### TASK DETAILS:
Aside from the pictures, copy the listing exactly.

### EXCERPTED DATA:
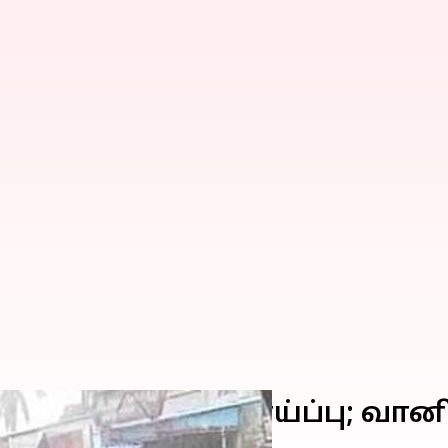
ம் மழைக்கு வாய்ப்பு; வா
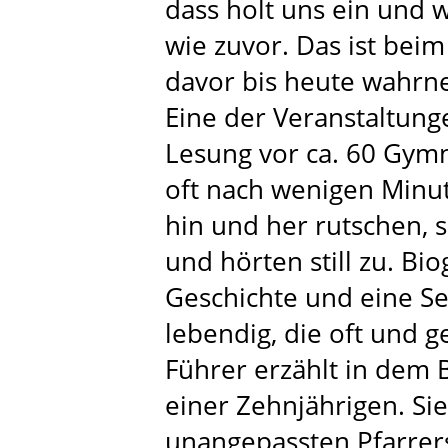
dass holt uns ein und 
wie zuvor. Das ist bei
davor bis heute wahrn
Eine der Veranstaltung
Lesung vor ca. 60 Gymn
oft nach wenigen Minut
hin und her rutschen,
und hörten still zu. Bi
Geschichte und eine S
lebendig, die oft und 
Führer erzählt in dem 
einer Zehnjährigen. Sie 
unangepassten Pfarrers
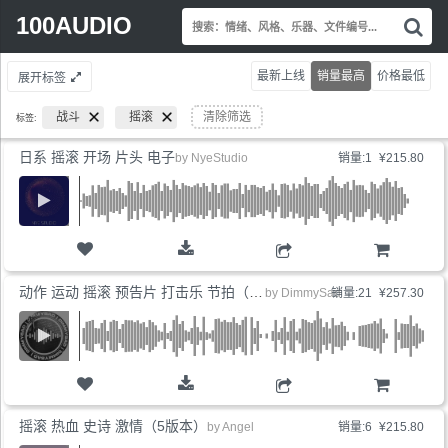
Search
100AUDIO
搜
for:
索
情
最新上线
销量最高
价格最低
展开标签
绪
风
战斗
摇滚
清除筛选
标签:
格
乐
日系 摇滚 开场 片头 电子
by
NyeStudio
销量:1
¥215.80
器
文
件
编
号.
购物车
动作 运动 摇滚 预告片 打击乐 节拍（4版本）
by
DimmySad
销量:21
¥257.30
购物车
摇滚 热血 史诗 激情（5版本）
by
Angel
销量:6
¥215.80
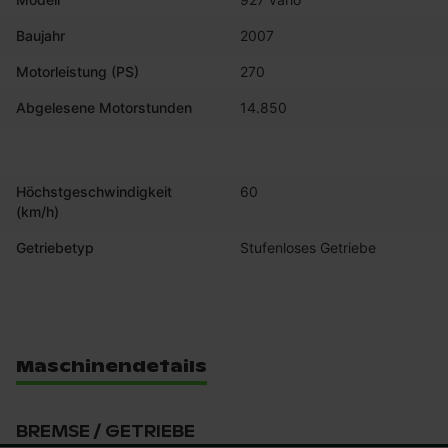
Baujahr
2007
Motorleistung (PS)
270
Abgelesene Motorstunden
14.850
Höchstgeschwindigkeit
60
(km/h)
Getriebetyp
Stufenloses Getriebe
Maschinendetails
BREMSE / GETRIEBE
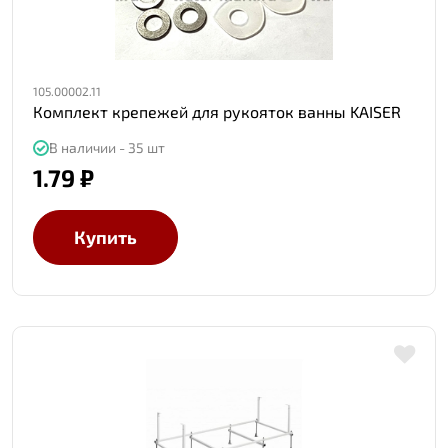
105.00002.11
Комплект крепежей для рукояток ванны KAISER
В наличии - 35 шт
1.79 ₽
Купить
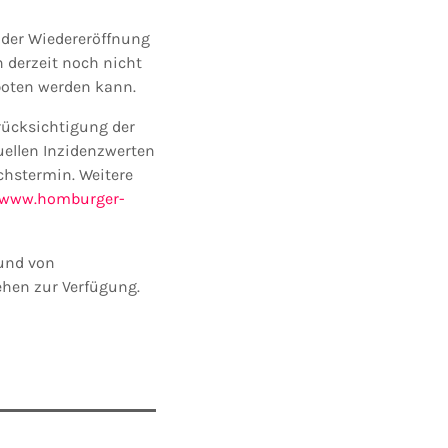
der Wiedereröffnung
n derzeit noch nicht
boten werden kann.
rücksichtigung der
uellen Inzidenzwerten
chstermin. Weitere
www.homburger-
und von
ehen zur Verfügung.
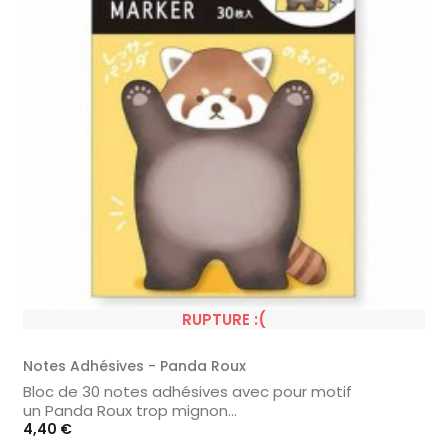
RUPTURE :(
Notes Adhésives - Panda Roux
Bloc de 30 notes adhésives avec pour motif
un Panda Roux trop mignon...
Prix
4,40 €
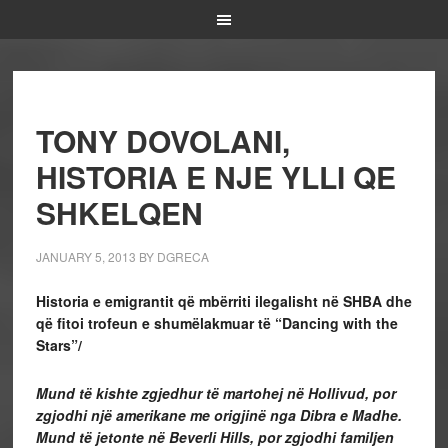
TONY DOVOLANI,
HISTORIA E NJE YLLI QE
SHKELQEN
JANUARY 5, 2013
BY
DGRECA
Historia e emigrantit që mbërriti ilegalisht në SHBA dhe
që fitoi trofeun e shumëlakmuar të “Dancing with the
Stars”/
Mund të kishte zgjedhur të martohej në Hollivud, por
zgjodhi një amerikane me origjinë nga Dibra e Madhe.
Mund të jetonte në Beverli Hills, por zgjodhi familjen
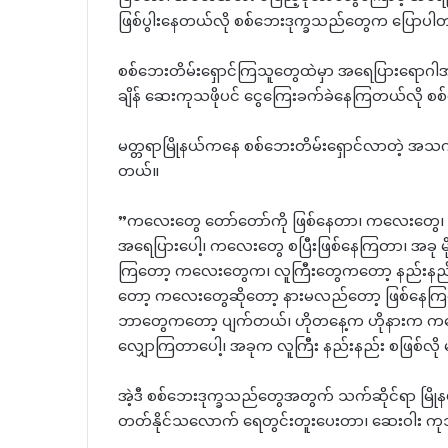
ဖြစ်ပွါးနေတယ်လို စစ်ဘေးဒုက္ခသည်တွေက ပြောပါ
စစ်ဘေးတိမ်းရှောင်ကြသူတွေထဲမှာ အရေပြားရောဂါအပြ
ချိန် ဆေးကုသဖိုပင် ငွေကြေးခက်ခဲနေကြတယ်လို 
မတ္တရာမြိုနယ်ကနေ စစ်ဘေးတိမ်းရှောင်လာတဲ့ အသက်
တယ်။
”ကလေးတွေ တော်တော်ကို ဖြစ်နေတာ၊ ကလေးတွေ၊ 
အရေပြားပေါ့၊ ကလေးတွေ စပြီးဖြစ်နေကြတာ၊ အခု မိ
ကြတော့ ကလေးတွေက၊ လူကြီးတွေကတော့ နည်းနည်း
တော့ ကလေးတွေဆိုတော့ နားမလည်တော့ ဖြစ်နေကြတ
ဘာတွေကတော့ ပျက်တယ်၊ ဟိုတနေ့က ဟိုနားက 
လျှောကြတာပေါ့၊ အခုက လူကြီး နည်းနည်း စဖြစ်လိ
အဲ့ဒီ စစ်ဘေးဒုက္ခသည်တွေအတွက် သက်ဆိုင်ရာ မြိ
တတ်နိုင်သလောက် ရေတွင်းတူးပေးတာ၊ ဆေးဝါး ကု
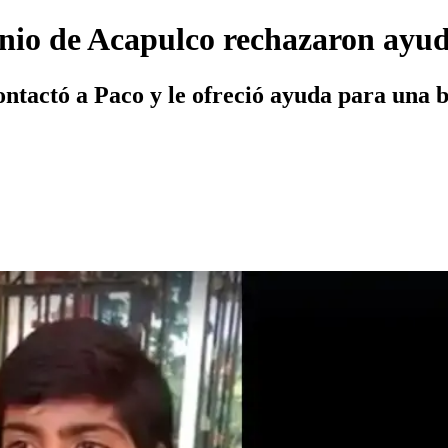
enio de Acapulco rechazaron ayu
ntactó a Paco y le ofreció ayuda para una be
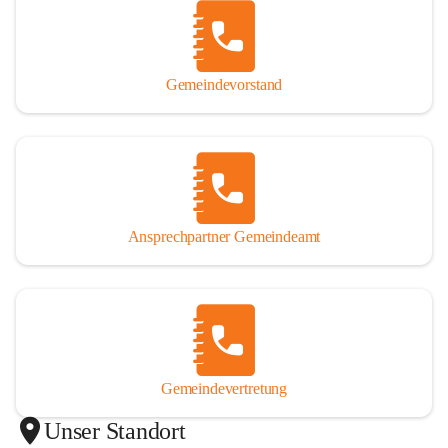
Gemeindevorstand
Ansprechpartner Gemeindeamt
Gemeindevertretung
Unser Standort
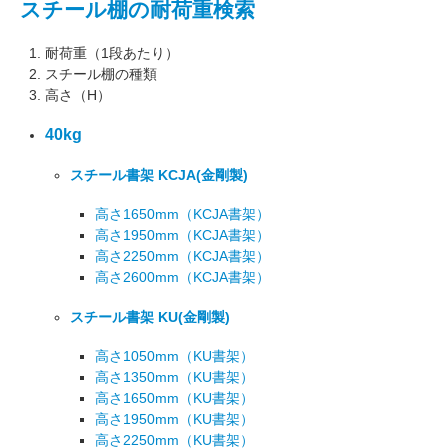
スチール棚の耐荷重検索
耐荷重（1段あたり）
スチール棚の種類
高さ（H）
40kg
スチール書架 KCJA
(金剛製)
高さ1650mm
（KCJA書架）
高さ1950mm
（KCJA書架）
高さ2250mm
（KCJA書架）
高さ2600mm
（KCJA書架）
スチール書架 KU
(金剛製)
高さ1050mm
（KU書架）
高さ1350mm
（KU書架）
高さ1650mm
（KU書架）
高さ1950mm
（KU書架）
高さ2250mm
（KU書架）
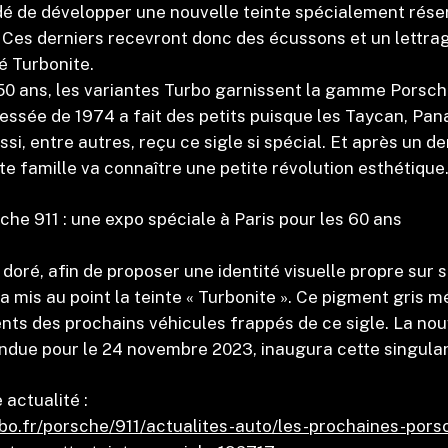
é de développer une nouvelle teinte spécialement rése
Ces derniers recevront donc des écussons et un lettra
é Turbonite.
50 ans, les variantes Turbo garnissent la gamme Porsch
ssée de 1974 a fait des petits puisque les Taycan, Pa
i, entre autres, reçu ce sigle si spécial. Et après un d
tte famille va connaître une petite révolution esthétique
sche 911 : une expo spéciale à Paris pour les 60 ans
 doré, afin de proposer une identité visuelle propre sur
a mis au point la teinte « Turbonite ». Ce pigment gris m
nts des prochains véhicules frappés de ce sigle. La nou
due pour le 24 novembre 2023, inaugura cette singular
 actualité :
bo.fr/porsche/911/actualites-auto/les-prochaines-pors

### EXERCISE OUTPUT:
ம் மழைக்கு வாய்ப்பு; வா
dass holt uns ein und 
wie zuvor. Das ist bei
davor bis heute wahrn
Eine der Veranstaltung
Lesung vor ca. 60 Gymn
oft nach wenigen Minut
hin und her rutschen,
und hörten still zu. Bi
Geschichte und eine S
lebendig, die oft und 
Führer erzählt in dem 
einer Zehnjährigen. Sie 
unangepassten Pfarrers
Search
100AUDIO
搜
for:
索
情
最新上线
销量最高
价格最低
展开标签
绪
风
战斗
摇滚
清除筛选
标签:
格
乐
日系 摇滚 开场 片头 电子
by
NyeStudio
销量:1
¥215.80
器
文
件
编
号.
购物车
动作 运动 摇滚 预告片 打击乐 节拍（4版本）
by
DimmySad
销量:21
¥257.30
购物车
摇滚 热血 史诗 激情（5版本）
by
Angel
销量:6
¥215.80
Baujahr
2007
Motorleistung (PS)
270
Abgelesene Motorstunden
14.850
Höchstgeschwindigkeit
60
(km/h)
Getriebetyp
Stufenloses Getriebe
Maschinendetails
BREMSE / GETRIEBE
105.00002.11
Комплект крепежей для рукояток ванны KAISER
В наличии - 35 шт
1.79 ₽
Купить
der Wiedereröffnung
n derzeit noch nicht
boten werden kann.
rücksichtigung der
uellen Inzidenzwerten
chstermin. Weitere
www.homburger-
und von
ehen zur Verfügung.
RUPTURE :(
Notes Adhésives - Panda Roux
Bloc de 30 notes adhésives avec pour motif
un Panda Roux trop mignon...
Prix
4,40 €
TONY DOVOLANI,
HISTORIA E NJE YLLI QE
SHKELQEN
JANUARY 5, 2013
BY
DGRECA
Historia e emigrantit që mbërriti ilegalisht në SHBA dhe
që fitoi trofeun e shumëlakmuar të “Dancing with the
Stars”/
Mund të kishte zgjedhur të martohej në Hollivud, por
zgjodhi një amerikane me origjinë nga Dibra e Madhe.
Mund të jetonte në Beverli Hills, por zgjodhi familjen
ဖြစ်ပွါးနေတယ်လို စစ်ဘေးဒုက္ခသည်တွေက ပြောပါ
စစ်ဘေးတိမ်းရှောင်ကြသူတွေထဲမှာ အရေပြားရောဂါအပြ
ချိန် ဆေးကုသဖိုပင် ငွေကြေးခက်ခဲနေကြတယ်လို 
မတ္တရာမြိုနယ်ကနေ စစ်ဘေးတိမ်းရှောင်လာတဲ့ အသက်
တယ်။
”ကလေးတွေ တော်တော်ကို ဖြစ်နေတာ၊ ကလေးတွေ၊ 
အရေပြားပေါ့၊ ကလေးတွေ စပြီးဖြစ်နေကြတာ၊ အခု မိ
ကြတော့ ကလေးတွေက၊ လူကြီးတွေကတော့ နည်းနည်း
တော့ ကလေးတွေဆိုတော့ နားမလည်တော့ ဖြစ်နေကြတ
ဘာတွေကတော့ ပျက်တယ်၊ ဟိုတနေ့က ဟိုနားက 
လျှောကြတာပေါ့၊ အခုက လူကြီး နည်းနည်း စဖြစ်လိ
အဲ့ဒီ စစ်ဘေးဒုက္ခသည်တွေအတွက် သက်ဆိုင်ရာ မြိ
တတ်နိုင်သလောက် ရေတွင်းတူးပေးတာ၊ ဆေးဝါး ကု
enio de Acapulco rechazaron ayu
ntactó a Paco y le ofreció ayuda para una be
Gemeindevorstand
Ansprechpartner Gemeindeamt
Gemeindevertretung
Unser Standort
スチール棚の耐荷重検索
耐荷重（1段あたり）
スチール棚の種類
高さ（H）
40kg
スチール書架 KCJA
(金剛製)
高さ1650mm
（KCJA書架）
高さ1950mm
（KCJA書架）
高さ2250mm
（KCJA書架）
高さ2600mm
（KCJA書架）
スチール書架 KU
(金剛製)
高さ1050mm
（KU書架）
高さ1350mm
（KU書架）
高さ1650mm
（KU書架）
高さ1950mm
（KU書架）
高さ2250mm
（KU書架）
é de développer une nouvelle teinte spécialement rése
Ces derniers recevront donc des écussons et un lettra
é Turbonite.
50 ans, les variantes Turbo garnissent la gamme Porsch
ssée de 1974 a fait des petits puisque les Taycan, Pa
i, entre autres, reçu ce sigle si spécial. Et après un d
tte famille va connaître une petite révolution esthétique
sche 911 : une expo spéciale à Paris pour les 60 ans
 doré, afin de proposer une identité visuelle propre sur
a mis au point la teinte « Turbonite ». Ce pigment gris m
nts des prochains véhicules frappés de ce sigle. La nou
due pour le 24 novembre 2023, inaugura cette singular
 actualité :
bo.fr/porsche/911/actualites-auto/les-prochaines-pors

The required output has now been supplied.